Search code examples
rvariablessplitcategories

R: create a new categorical variable from a categorical variable based on a continuous variable


I already had a look here, where the cut function is used. However, I haven't been able to come up with a clever solution given my situation.

First some example data that I currently have:

df <- data.frame(
  Category = LETTERS[1:20], 
  Nber_within_category = c(rep(1,8), rep(2,3), rep(6,2), rep(10,3), 30, 50, 77, 90)
)

I would like to make a third column that forms a new category based on the Nber_within_category column. In this example, how can I make e.g. Category_new such that in each category, the Nber_within_category is at least 5 with the constrain that if Category already has Nber_within_category >= 5, that the original category is taken.

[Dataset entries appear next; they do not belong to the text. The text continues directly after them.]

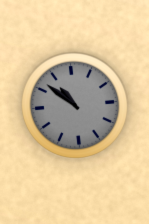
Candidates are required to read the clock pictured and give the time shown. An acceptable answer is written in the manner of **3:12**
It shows **10:52**
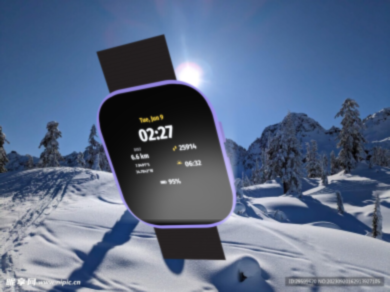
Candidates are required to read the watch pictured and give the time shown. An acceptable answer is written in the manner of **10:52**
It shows **2:27**
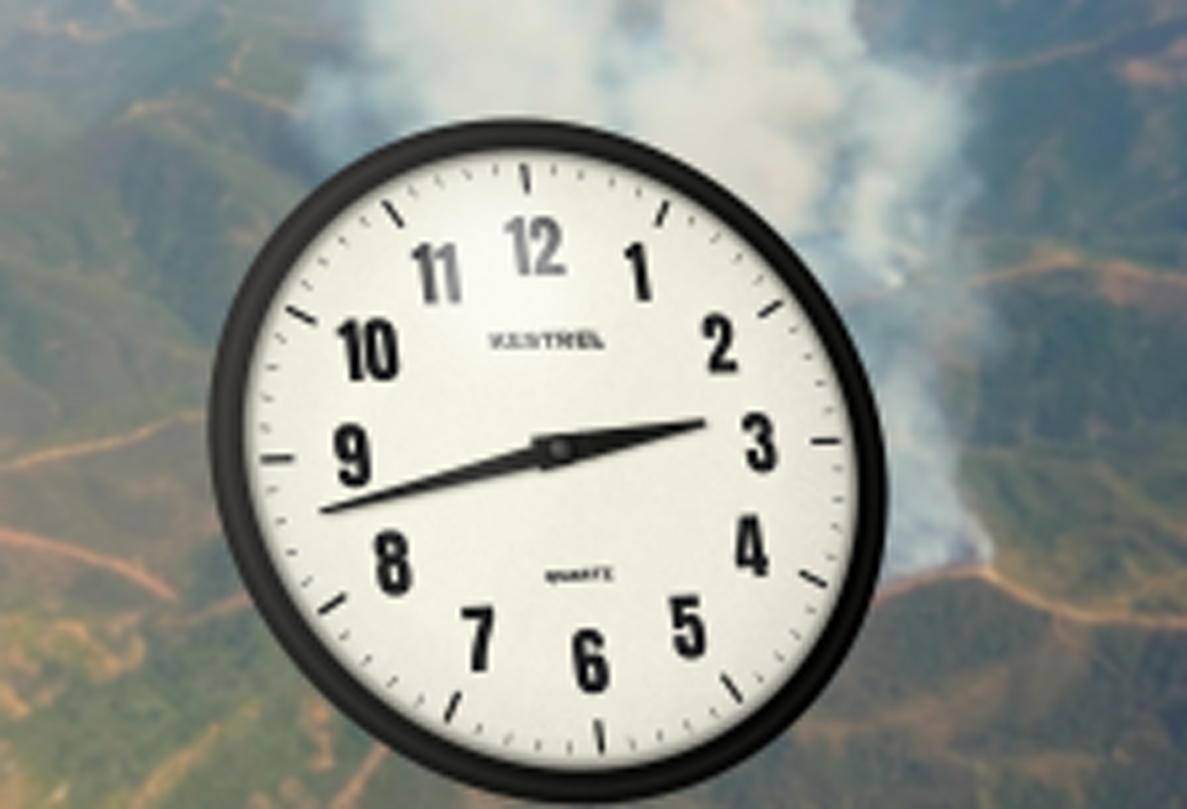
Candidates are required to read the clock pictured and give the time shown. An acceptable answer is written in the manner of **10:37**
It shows **2:43**
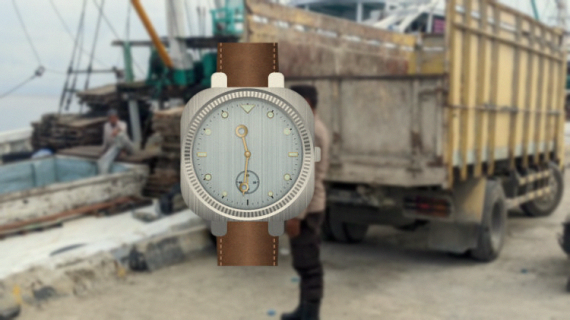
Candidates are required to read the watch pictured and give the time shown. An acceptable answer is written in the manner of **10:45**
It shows **11:31**
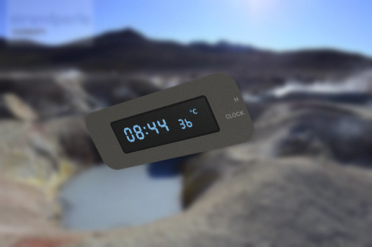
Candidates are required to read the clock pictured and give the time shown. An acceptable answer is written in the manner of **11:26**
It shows **8:44**
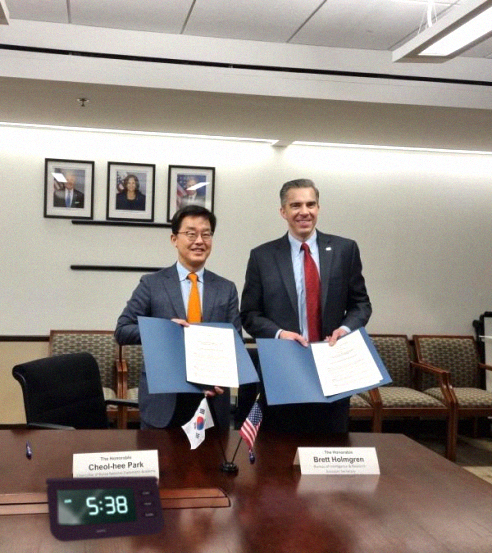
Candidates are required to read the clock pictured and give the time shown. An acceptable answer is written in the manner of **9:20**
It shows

So for example, it should look like this:

df <- data.frame(
  Category = LETTERS[1:20], 
  Nber_within_category = c(rep(1,8), rep(2,3), rep(6,2), rep(10,3), 30, 50, 77, 90),
  Category_new = c(rep('a',5), rep('b', 4), rep('c',2), LETTERS[12:20])
)

Solution

  • It's a bit of a hack, but it works:

    df %>% 
      mutate(tmp = floor((cumsum(Nber_within_category) - 1)/5)) %>% 
      mutate(new_category = ifelse(Nber_within_category >= 5,
                                   Category,
                                   letters[tmp+1]))
    

    The line floor((cumsum(Nber_within_category) - 1)/5) is a way of categorising the cumsum with bins of size 5 (-1 to include the rows where the sum is exactly 5), and which I'm using as an index to get new categories for the rows where Nber_within_category < 5

    It might be easier to understand how the column tmp is defined if you run :

    x <- 1:100
    data.frame(x, y = floor((x- 1)/5))